Before and after room images:

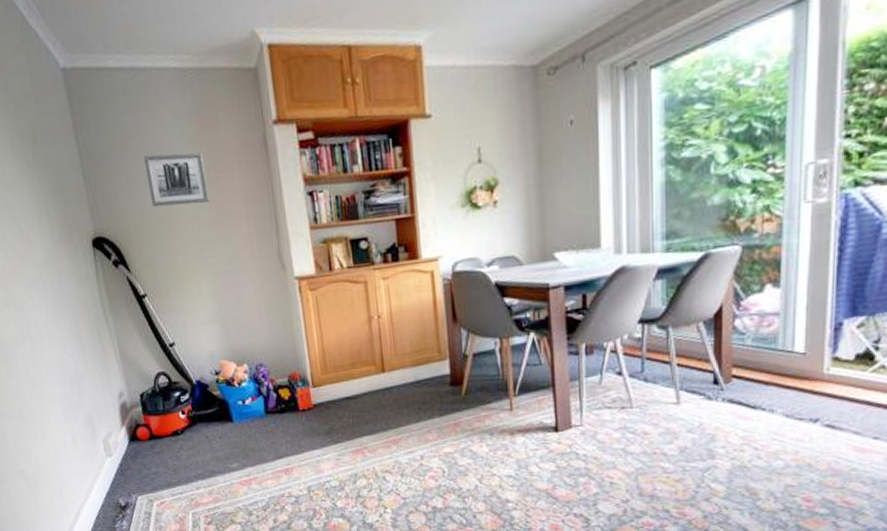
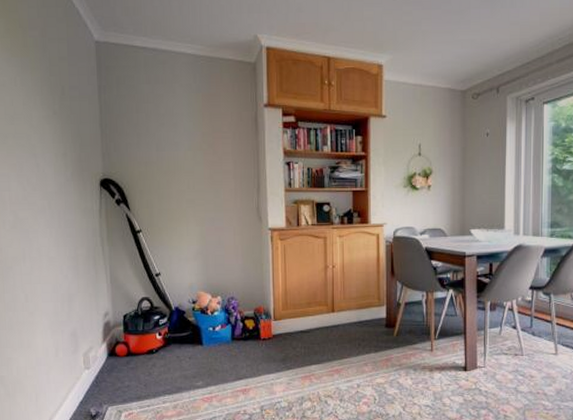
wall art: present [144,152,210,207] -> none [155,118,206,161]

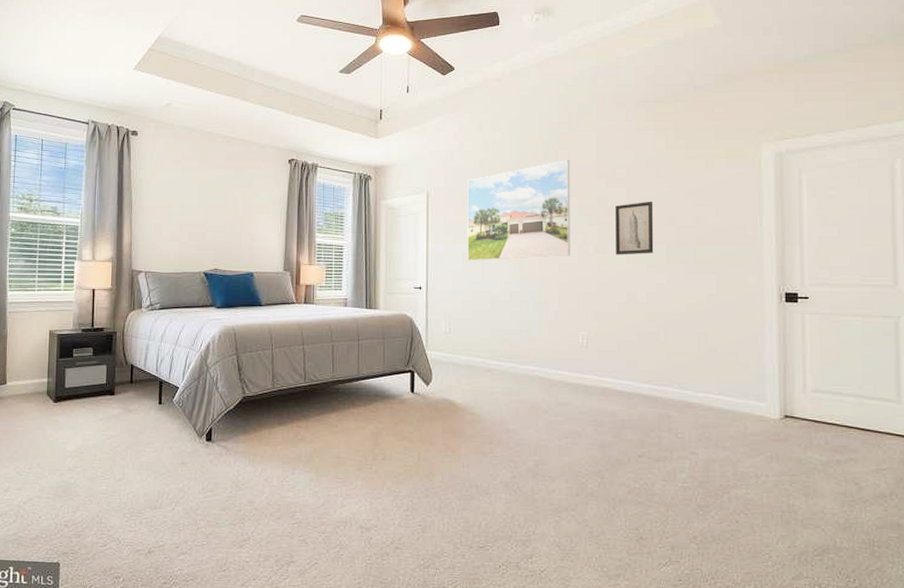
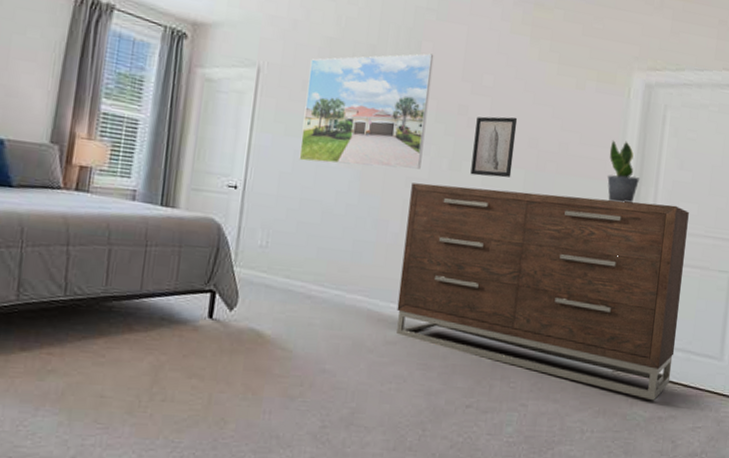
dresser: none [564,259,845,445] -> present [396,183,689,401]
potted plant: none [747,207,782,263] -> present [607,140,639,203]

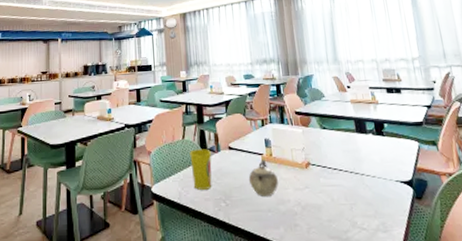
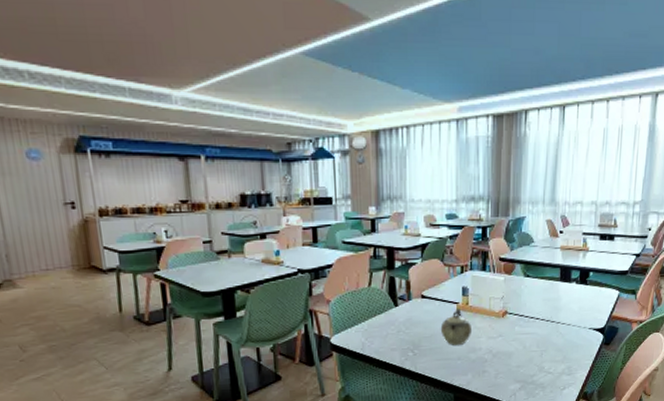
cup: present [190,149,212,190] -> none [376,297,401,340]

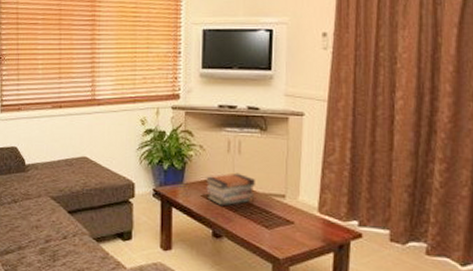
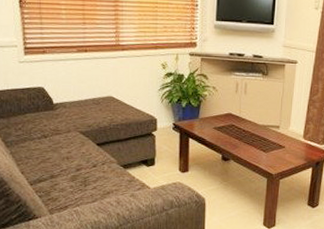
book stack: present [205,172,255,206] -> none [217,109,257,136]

- **Requirement**
Return a verbatim transcription of the data, omitting all images.

- **Task response**
wall art: present [144,152,210,207] -> none [155,118,206,161]

dresser: none [564,259,845,445] -> present [396,183,689,401]
potted plant: none [747,207,782,263] -> present [607,140,639,203]

cup: present [190,149,212,190] -> none [376,297,401,340]

book stack: present [205,172,255,206] -> none [217,109,257,136]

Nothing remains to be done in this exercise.